Otros dos hablaron además. Uno el señor Aguirre, el cual dijo, que no eran necesarios los concilios, dada la infalibilidad pontificia: que los obispos no tendrían voto decisivo; y por último que faltaría la asistencia del divino Espíritu. Otro señor, no académico, impugnó diciendo que la promesa del Salvador, metafóricamente hecha, no podía explanarse, ni entenderse en la forma que el disertante hiciera, viendo en la Iglesia el edificio, y en Pedro su fundamento. Respondidos fueron ambos; el primero que los concilios daban una sanción más lata a las definiciones; que los obispos no eran privados de su voto, porque le daban; y que el divino Espíritu los asistía; no pudiendo ser de otro modo, cuando se hallaban reunidos en su nombre y presididos por Pedro. El segundo que no se quería decir que Pedro fuese la piedra material, ni la Iglesia un edificio; pero que usando Jesús de la metáfora, lícito era, y los padres así lo han hecho, explanarla, sin salir de lo místico, y sin olvidar la realidad. La confesión de Pedro era real, debía merecer una promesa real, como fue la que se le hizo.

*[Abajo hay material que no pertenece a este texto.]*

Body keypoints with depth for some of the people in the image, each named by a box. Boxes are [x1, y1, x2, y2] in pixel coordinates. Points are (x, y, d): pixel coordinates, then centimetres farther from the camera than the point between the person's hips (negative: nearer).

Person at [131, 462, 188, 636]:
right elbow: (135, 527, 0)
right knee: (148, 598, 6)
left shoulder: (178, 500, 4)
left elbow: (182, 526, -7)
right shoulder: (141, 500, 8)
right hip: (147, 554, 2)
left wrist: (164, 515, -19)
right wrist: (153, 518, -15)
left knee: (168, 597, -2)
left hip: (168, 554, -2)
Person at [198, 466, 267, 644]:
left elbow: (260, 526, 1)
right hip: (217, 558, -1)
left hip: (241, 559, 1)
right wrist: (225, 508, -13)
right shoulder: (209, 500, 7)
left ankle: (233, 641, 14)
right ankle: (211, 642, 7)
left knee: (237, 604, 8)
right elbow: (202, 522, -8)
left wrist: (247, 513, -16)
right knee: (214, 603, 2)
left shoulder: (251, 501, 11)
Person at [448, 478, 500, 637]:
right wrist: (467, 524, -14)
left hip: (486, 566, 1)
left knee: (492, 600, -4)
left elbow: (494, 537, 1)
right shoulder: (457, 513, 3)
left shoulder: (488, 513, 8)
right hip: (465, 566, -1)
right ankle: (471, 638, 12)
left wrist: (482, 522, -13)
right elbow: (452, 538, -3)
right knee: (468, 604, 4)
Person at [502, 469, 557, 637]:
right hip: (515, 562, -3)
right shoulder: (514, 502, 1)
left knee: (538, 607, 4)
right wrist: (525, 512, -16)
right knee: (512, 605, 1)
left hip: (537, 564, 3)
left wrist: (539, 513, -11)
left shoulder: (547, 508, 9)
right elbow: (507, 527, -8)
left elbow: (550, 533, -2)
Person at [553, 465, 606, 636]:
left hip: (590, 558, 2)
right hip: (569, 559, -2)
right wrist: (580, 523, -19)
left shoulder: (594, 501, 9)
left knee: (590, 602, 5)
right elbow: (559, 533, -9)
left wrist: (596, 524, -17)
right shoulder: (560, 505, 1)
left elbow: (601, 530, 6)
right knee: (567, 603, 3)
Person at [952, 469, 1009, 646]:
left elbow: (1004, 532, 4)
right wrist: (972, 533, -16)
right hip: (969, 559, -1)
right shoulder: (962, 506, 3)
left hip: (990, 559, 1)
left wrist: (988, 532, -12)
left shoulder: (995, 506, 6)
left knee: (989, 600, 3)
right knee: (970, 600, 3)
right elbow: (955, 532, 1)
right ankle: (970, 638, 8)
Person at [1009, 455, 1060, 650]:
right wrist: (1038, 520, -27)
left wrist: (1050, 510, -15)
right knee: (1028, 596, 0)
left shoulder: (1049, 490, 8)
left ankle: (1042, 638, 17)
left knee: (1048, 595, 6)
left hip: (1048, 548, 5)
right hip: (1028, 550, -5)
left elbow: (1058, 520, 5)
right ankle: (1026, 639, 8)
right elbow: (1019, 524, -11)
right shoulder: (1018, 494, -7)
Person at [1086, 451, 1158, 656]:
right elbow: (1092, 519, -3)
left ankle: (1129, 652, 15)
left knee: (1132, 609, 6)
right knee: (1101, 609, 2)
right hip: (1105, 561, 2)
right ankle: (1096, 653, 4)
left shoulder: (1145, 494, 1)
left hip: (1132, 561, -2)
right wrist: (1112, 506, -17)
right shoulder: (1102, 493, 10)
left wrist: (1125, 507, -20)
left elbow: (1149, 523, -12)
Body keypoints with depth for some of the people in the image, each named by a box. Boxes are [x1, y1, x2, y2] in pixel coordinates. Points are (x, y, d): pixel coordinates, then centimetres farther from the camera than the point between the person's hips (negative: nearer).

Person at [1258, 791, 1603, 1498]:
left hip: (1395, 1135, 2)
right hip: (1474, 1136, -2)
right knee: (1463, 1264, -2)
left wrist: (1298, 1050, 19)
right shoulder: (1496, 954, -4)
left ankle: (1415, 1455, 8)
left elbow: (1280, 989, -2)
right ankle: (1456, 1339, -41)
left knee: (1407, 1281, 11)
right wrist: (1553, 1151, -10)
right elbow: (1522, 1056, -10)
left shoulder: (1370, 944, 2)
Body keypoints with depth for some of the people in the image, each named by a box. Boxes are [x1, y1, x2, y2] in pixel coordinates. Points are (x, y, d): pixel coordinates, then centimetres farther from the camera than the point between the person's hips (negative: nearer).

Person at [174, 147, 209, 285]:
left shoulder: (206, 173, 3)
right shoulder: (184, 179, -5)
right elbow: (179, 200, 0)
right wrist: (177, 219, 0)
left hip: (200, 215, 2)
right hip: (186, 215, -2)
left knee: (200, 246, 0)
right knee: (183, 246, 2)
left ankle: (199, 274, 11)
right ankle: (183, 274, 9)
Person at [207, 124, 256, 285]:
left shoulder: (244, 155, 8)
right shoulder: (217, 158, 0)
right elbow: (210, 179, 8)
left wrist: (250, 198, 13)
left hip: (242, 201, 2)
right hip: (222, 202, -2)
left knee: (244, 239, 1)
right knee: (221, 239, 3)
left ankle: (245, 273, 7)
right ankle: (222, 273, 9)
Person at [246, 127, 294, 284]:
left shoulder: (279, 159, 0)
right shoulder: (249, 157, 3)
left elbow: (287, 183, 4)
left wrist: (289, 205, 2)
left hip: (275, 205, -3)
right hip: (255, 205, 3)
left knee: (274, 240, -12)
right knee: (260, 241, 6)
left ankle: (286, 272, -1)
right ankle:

Los señores Aguirre y Rico preguntaron a el disertante, que en qué concepto tendría a los que no obedeciesen una bula dogmática; y contestó que el mismo que en ella se marcase o notase: si la nota era herejía, por hereje; si de cisma, cismático &c., &c.… Repuso el primero no veía así las cosas; que si Roma diese una decisión, se conformaría con ella; pero que en su interior podría pensar de otro modo, y mas si en su concepto era herejía. Un ligero debate se suscitó entre los mismos, y el disertante sosteniendo este con calor lo funesto de semejante máxima, lo anti-católico de ella, la puerta que se abriría al cisma, si así fuese lícito obrar; negando siempre que se pudiera enseñar error en tales decisiones. Y sin otra cosa particular se levantó la sesión.